In hydrus, a parser is an object that takes a single block of HTML or JSON data and returns many kinds of hydrus-level metadata.

Parsers are flexible and potentially quite complicated. I assume you have imported some downloaders already, for reference. You might like to open network->downloader components->manage parsers and explore the UI as you read these pages. If you want to write a new one, see if another like it already exists--it is usually easier to duplicate and edit an existing parser than create a new one from scratch every time.

There are three main components in the parsing system (click to open each component's help page):

  • Formulae: Take parsable data, search it in some manner, and return 0 to n strings.
  • Content Parsers: Take parsable data, apply a formula to it to get some strings, and apply a single metadata 'type' and perhaps some additional modifiers.
  • Page Parsers: Take parsable data, apply content parsers to it, and return all the metadata in an appropriate structure.

Once you are comfortable with these objects, you might like to check out these walkthroughs, which create full parsers from nothing:

Some parsers are simple, others are complicated and use more unusual hydrus tech to get their job done. Older internet tech is easier, newer stuff is often too complicated and you may need to rely on a third-party downloader.
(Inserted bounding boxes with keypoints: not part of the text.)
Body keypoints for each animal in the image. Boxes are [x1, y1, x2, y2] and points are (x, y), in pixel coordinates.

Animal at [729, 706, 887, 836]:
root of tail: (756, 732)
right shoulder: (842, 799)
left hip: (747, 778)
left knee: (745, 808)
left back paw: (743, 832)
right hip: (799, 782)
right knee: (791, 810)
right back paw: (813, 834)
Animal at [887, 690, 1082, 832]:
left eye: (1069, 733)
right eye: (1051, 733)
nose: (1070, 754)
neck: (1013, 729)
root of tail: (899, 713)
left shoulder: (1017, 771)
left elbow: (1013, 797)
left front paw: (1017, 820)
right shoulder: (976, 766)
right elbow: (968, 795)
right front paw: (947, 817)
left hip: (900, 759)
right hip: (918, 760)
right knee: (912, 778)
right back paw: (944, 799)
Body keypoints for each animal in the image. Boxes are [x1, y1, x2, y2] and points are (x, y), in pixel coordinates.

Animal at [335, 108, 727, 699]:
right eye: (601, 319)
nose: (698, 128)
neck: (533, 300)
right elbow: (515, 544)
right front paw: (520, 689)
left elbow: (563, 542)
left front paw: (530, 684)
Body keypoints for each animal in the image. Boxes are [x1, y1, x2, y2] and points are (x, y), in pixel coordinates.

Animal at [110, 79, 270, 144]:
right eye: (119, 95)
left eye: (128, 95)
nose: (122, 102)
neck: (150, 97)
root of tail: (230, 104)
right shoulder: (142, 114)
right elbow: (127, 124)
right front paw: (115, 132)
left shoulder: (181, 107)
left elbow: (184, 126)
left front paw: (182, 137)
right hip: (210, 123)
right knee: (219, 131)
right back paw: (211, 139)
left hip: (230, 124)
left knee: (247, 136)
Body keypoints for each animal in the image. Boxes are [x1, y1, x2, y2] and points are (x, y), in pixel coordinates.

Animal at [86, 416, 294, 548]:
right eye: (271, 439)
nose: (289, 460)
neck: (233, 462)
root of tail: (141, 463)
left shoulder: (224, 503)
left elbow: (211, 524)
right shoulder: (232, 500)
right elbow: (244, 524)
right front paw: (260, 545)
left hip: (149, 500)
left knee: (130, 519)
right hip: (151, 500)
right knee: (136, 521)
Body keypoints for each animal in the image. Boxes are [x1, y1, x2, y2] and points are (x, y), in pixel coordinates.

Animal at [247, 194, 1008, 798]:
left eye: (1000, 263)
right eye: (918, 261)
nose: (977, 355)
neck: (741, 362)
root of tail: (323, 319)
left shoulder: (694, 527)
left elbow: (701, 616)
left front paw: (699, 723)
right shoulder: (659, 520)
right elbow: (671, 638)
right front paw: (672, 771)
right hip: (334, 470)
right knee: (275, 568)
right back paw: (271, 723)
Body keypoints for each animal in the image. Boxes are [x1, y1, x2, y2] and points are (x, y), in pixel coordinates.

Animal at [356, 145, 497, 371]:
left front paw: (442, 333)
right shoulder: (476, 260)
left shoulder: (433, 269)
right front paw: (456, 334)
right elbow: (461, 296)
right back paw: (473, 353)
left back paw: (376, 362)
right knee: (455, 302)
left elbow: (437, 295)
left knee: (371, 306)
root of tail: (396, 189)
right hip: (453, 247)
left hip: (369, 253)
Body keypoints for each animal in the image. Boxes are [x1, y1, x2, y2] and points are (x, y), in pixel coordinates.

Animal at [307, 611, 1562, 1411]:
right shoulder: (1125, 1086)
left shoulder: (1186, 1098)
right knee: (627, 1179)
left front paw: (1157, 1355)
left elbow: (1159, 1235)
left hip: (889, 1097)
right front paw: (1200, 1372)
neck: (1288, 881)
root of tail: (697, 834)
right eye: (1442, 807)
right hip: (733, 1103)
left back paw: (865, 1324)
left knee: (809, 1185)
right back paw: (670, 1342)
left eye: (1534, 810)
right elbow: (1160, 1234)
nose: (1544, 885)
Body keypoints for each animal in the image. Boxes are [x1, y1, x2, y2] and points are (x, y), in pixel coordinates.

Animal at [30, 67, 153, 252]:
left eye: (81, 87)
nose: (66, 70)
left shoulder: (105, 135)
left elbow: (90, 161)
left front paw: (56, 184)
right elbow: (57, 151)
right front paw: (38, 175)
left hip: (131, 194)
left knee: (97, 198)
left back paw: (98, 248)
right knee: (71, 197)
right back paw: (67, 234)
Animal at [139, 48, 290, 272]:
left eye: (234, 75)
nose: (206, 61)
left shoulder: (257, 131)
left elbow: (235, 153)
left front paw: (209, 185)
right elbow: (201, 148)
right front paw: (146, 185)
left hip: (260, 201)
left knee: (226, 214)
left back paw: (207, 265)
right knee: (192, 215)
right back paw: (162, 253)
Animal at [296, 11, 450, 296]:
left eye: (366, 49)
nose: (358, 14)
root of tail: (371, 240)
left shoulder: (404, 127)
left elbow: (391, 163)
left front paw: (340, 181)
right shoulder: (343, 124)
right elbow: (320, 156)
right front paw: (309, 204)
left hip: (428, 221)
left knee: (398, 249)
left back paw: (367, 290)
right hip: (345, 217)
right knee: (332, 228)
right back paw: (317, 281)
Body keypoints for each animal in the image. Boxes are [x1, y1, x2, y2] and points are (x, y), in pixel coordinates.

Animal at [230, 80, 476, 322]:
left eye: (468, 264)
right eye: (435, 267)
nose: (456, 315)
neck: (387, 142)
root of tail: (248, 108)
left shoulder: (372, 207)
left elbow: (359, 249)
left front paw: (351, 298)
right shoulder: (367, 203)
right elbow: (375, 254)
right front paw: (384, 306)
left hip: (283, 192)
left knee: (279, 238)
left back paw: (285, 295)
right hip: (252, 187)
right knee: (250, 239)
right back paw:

When you are making a parser, consider this checklist (you might want to copy/have your own version of this somewhere):

  • Do you get good URLs with good priority? Do you ever accidentally get favourite/popular/advert results you didn't mean to?
  • If you need a next gallery page URL, is it ever not available (and hence needs a URL Class fix)? Does it change for search tags with unicode or http-restricted characters?
  • Do you get nice namespaced tags? Are any unwanted single characters like -/+/? getting through?
  • Is the file hash available anywhere?
  • Is a source/post time available?
  • Is a source URL available? Is it good quality, or does it often just point to an artist's base social media profile URL rather than an actual file post URL?